Thank you, @khemiriwalid, for the detailed clarifications — this makes the proposal much more concrete and developer-friendly. I really like how the schema construction now anchors the circuit name, version, verifier key, and layout hash together — it gives a strong, deterministic identity to each provable statement while still being human-readable and traceable across versions.

A few thoughts on the follow-ups:

1. Schema Design & Versioning
This new construction is clean and future-proof. It balances semantic clarity (name, version) with cryptographic binding (vkHash, layoutHash). For zkVM-based systems, I’d suggest explicitly allowing programHash or programMerkleRoot as interchangeable with vkHash to accommodate evolving VM architectures. It might also be worth including a reserved metadata field for optional “relation type” (e.g., zkML, identity, bridge), purely for registry and discovery purposes.

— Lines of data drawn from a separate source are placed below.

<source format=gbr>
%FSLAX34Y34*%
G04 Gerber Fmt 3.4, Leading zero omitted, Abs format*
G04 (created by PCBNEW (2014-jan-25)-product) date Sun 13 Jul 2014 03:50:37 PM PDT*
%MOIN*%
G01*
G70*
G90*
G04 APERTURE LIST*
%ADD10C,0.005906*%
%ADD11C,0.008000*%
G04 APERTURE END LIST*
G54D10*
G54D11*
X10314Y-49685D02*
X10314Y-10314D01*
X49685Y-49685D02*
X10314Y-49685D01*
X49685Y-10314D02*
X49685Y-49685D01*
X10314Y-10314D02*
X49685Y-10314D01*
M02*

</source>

2. Hints Interface Extension
The optional hints parameter feels like the right approach — modular without complicating the base ERC. This could unlock significant gas optimizations for recursive or batched proofs. I’d recommend defining a minimal TLV (Type-Length-Value) structure for hints, so ecosystems can extend without breaking the base ABI.

3. Batched Verification Interface
The batched isValidProof you suggested is great for composability and bridges well into zkML or zkVM pipelines that produce multiple receipts per transaction. One potential addition could be an optional aggregate boolean flag — allowing implementations to signal whether proofs are verified independently or recursively aggregated before the magic value check.

4. Domain Separator Hash
For the minimal domain separator, one flexible approach could be:

domainSeparator = keccak256(
  abi.encode(
    keccak256("ERC8039_DOMAIN"),
    block.chainid,
    verifyingContract,
    keccak256(abi.encodePacked(schema, publicInputs))
  )
);

This keeps it minimal yet resistant to cross-domain replay — and works uniformly for SNARKs, STARKs, or zkVM receipts.

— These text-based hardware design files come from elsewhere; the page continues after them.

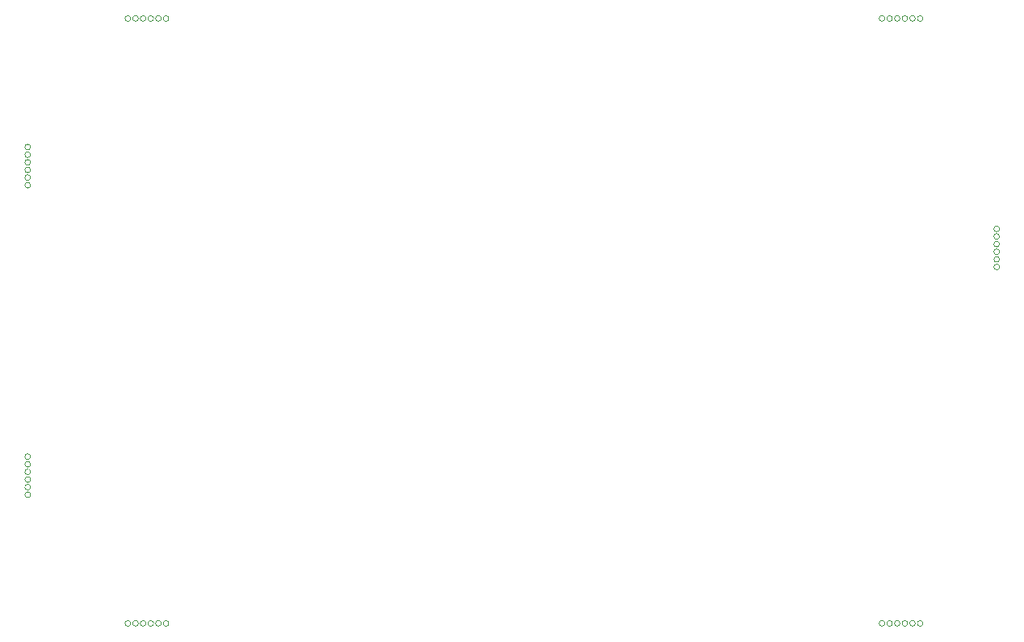
<source format=gbr>
G04*
G04 #@! TF.GenerationSoftware,Altium Limited,Altium Designer,25.0.2 (28)*
G04*
G04 Layer_Color=16711935*
%FSLAX24Y24*%
%MOIN*%
G70*
G04*
G04 #@! TF.SameCoordinates,4B7BC283-7035-4C9F-97D5-5998C8FB6373*
G04*
G04*
G04 #@! TF.FilePolarity,Positive*
G04*
G01*
G75*
%ADD11C,0.0039*%
D11*
X59967Y-37145D02*
G03*
X59967Y-37145I-118J0D01*
G01*
Y-36830D02*
G03*
X59967Y-36830I-118J0D01*
G01*
Y-36515D02*
G03*
X59967Y-36515I-118J0D01*
G01*
Y-36201D02*
G03*
X59967Y-36201I-118J0D01*
G01*
Y-35571D02*
G03*
X59967Y-35571I-118J0D01*
G01*
Y-35886D02*
G03*
X59967Y-35886I-118J0D01*
G01*
X19972Y-32190D02*
G03*
X19972Y-32190I-118J0D01*
G01*
Y-32505D02*
G03*
X19972Y-32505I-118J0D01*
G01*
Y-32820D02*
G03*
X19972Y-32820I-118J0D01*
G01*
Y-33135D02*
G03*
X19972Y-33135I-118J0D01*
G01*
Y-33765D02*
G03*
X19972Y-33765I-118J0D01*
G01*
Y-33450D02*
G03*
X19972Y-33450I-118J0D01*
G01*
Y-46245D02*
G03*
X19972Y-46245I-118J0D01*
G01*
Y-46560D02*
G03*
X19972Y-46560I-118J0D01*
G01*
Y-45930D02*
G03*
X19972Y-45930I-118J0D01*
G01*
Y-45615D02*
G03*
X19972Y-45615I-118J0D01*
G01*
Y-45300D02*
G03*
X19972Y-45300I-118J0D01*
G01*
Y-44985D02*
G03*
X19972Y-44985I-118J0D01*
G01*
X55547Y-26875D02*
G03*
X55547Y-26875I-118J0D01*
G01*
X55232D02*
G03*
X55232Y-26875I-118J0D01*
G01*
X55862D02*
G03*
X55862Y-26875I-118J0D01*
G01*
X56177D02*
G03*
X56177Y-26875I-118J0D01*
G01*
X56492D02*
G03*
X56492Y-26875I-118J0D01*
G01*
X56807D02*
G03*
X56807Y-26875I-118J0D01*
G01*
X24421D02*
G03*
X24421Y-26875I-118J0D01*
G01*
X24106D02*
G03*
X24106Y-26875I-118J0D01*
G01*
X24736D02*
G03*
X24736Y-26875I-118J0D01*
G01*
X25051D02*
G03*
X25051Y-26875I-118J0D01*
G01*
X25366D02*
G03*
X25366Y-26875I-118J0D01*
G01*
X25681D02*
G03*
X25681Y-26875I-118J0D01*
G01*
X24421Y-51875D02*
G03*
X24421Y-51875I-118J0D01*
G01*
X24106D02*
G03*
X24106Y-51875I-118J0D01*
G01*
X24736D02*
G03*
X24736Y-51875I-118J0D01*
G01*
X25051D02*
G03*
X25051Y-51875I-118J0D01*
G01*
X25366D02*
G03*
X25366Y-51875I-118J0D01*
G01*
X25681D02*
G03*
X25681Y-51875I-118J0D01*
G01*
X56807D02*
G03*
X56807Y-51875I-118J0D01*
G01*
X56492D02*
G03*
X56492Y-51875I-118J0D01*
G01*
X56177D02*
G03*
X56177Y-51875I-118J0D01*
G01*
X55862D02*
G03*
X55862Y-51875I-118J0D01*
G01*
X55232D02*
G03*
X55232Y-51875I-118J0D01*
G01*
X55547D02*
G03*
X55547Y-51875I-118J0D01*
G01*
M02*

</source>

5. zkVM Extensions & Ecosystem Alignment
As zkVM adoption grows, your inclusion of programId and journalHash remains critical. I’d also propose formalizing a small “zkVM context struct” in the registry — e.g., {programId, journalHash, version} — so client libraries can reference proof semantics consistently across VMs (RISC Zero, SP1, etc.) without needing ad-hoc mapping.

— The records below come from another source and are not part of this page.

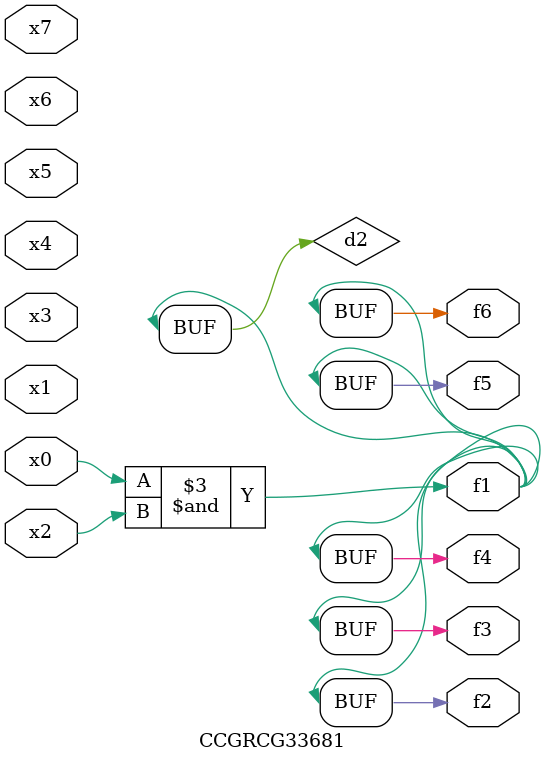
<source format=v>
module CCGRCG33681(
	input x0, x1, x2, x3, x4, x5, x6, x7,
	output f1, f2, f3, f4, f5, f6
);

	wire d1, d2;

	nor (d1, x3, x6);
	and (d2, x0, x2);
	assign f1 = d2;
	assign f2 = d2;
	assign f3 = d2;
	assign f4 = d2;
	assign f5 = d2;
	assign f6 = d2;
endmodule

</source>
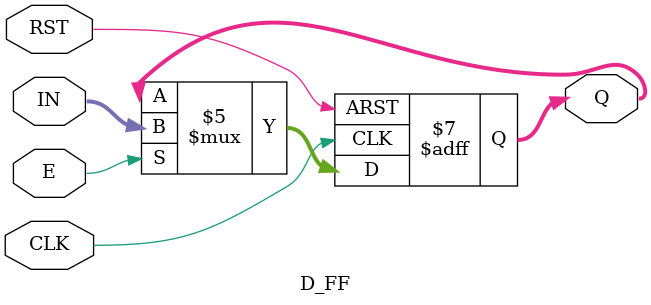
<source format=v>
module D_FF #(parameter WIDTH = 16 )(CLK,RST,IN,Q,E);
input CLK,RST,E;
input [WIDTH-1:0] IN;
output reg [WIDTH-1:0] Q;

always @(posedge CLK or negedge RST) begin
	if	(!RST)	
		Q<=0;
	else if(E==1'b1)
		Q <= IN;
	else Q<=Q;
end

endmodule

</source>
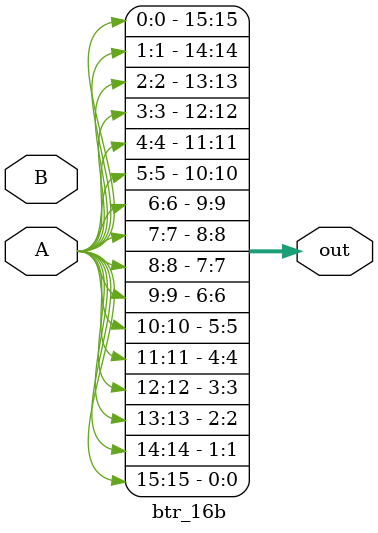
<source format=v>
module btr_16b(out, A, B);
input [15:0] A, B;
output [15:0] out;

assign out[0]  = A[15];
assign out[1]  = A[14];
assign out[2]  = A[13];
assign out[3]  = A[12];
assign out[4]  = A[11];
assign out[5]  = A[10];
assign out[6]  = A[9];
assign out[7]  = A[8];
assign out[8]  = A[7];
assign out[9]  = A[6];
assign out[10] = A[5];
assign out[11] = A[4];
assign out[12] = A[3];
assign out[13] = A[2];
assign out[14] = A[1];
assign out[15] = A[0];

endmodule
</source>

Overall, the revised structure strikes a strong balance between abstraction and practicality. By keeping the base ERC minimal and optional extensions modular (hints, batching, domainSeparator), ERC-8039 can evolve incrementally without fragmentation — much like ERC-1271 did for signature validation.

This feels like a solid foundation for making proofs truly interoperable primitives on Ethereum. Excellent work advancing this — I can see this becoming one of the key standards powering the next generation of verifiable applications.